EXERCISE OBJECTIVE =>
Collect every line below that contains the string "sQuery", matching its case exactly.

Stored records:
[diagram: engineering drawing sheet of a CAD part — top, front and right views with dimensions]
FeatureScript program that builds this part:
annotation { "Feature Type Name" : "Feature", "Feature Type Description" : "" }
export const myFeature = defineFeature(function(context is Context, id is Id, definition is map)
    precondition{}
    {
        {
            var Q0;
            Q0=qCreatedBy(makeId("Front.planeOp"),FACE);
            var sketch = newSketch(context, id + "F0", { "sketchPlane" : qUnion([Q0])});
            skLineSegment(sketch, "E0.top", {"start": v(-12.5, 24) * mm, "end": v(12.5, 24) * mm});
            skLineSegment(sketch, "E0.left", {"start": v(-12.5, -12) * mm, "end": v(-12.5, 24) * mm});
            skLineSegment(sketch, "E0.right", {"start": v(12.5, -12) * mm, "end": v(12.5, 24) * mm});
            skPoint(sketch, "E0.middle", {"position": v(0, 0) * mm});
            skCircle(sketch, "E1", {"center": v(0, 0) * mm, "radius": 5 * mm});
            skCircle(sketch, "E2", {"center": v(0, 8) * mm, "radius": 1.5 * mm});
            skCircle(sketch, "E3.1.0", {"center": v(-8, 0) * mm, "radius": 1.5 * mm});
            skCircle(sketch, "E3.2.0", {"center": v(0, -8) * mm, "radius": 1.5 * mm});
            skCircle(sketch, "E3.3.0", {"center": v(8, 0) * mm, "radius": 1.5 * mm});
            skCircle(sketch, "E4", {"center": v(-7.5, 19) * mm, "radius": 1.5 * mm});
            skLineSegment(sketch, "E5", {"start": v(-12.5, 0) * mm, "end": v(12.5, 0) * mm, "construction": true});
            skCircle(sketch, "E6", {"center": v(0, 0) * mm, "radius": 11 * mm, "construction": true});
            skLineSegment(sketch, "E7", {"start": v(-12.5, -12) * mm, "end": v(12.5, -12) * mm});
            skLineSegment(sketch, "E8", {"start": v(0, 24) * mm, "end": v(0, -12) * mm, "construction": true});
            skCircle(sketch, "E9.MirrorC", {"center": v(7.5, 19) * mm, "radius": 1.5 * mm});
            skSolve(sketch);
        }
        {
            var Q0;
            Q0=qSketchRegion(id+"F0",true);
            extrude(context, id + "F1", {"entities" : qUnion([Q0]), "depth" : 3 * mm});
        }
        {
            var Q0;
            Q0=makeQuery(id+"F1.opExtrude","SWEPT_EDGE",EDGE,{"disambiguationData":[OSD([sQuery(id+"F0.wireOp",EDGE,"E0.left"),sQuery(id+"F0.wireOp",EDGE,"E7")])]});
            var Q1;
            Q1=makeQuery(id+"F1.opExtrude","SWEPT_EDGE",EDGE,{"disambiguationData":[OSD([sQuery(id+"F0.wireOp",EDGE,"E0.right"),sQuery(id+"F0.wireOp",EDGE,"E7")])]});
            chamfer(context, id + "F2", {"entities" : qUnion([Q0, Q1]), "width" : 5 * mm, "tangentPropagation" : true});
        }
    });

EXERCISE OUTPUT =>
            Q0=makeQuery(id+"F1.opExtrude","SWEPT_EDGE",EDGE,{"disambiguationData":[OSD([sQuery(id+"F0.wireOp",EDGE,"E0.left"),sQuery(id+"F0.wireOp",EDGE,"E7")])]});
            Q1=makeQuery(id+"F1.opExtrude","SWEPT_EDGE",EDGE,{"disambiguationData":[OSD([sQuery(id+"F0.wireOp",EDGE,"E0.right"),sQuery(id+"F0.wireOp",EDGE,"E7")])]});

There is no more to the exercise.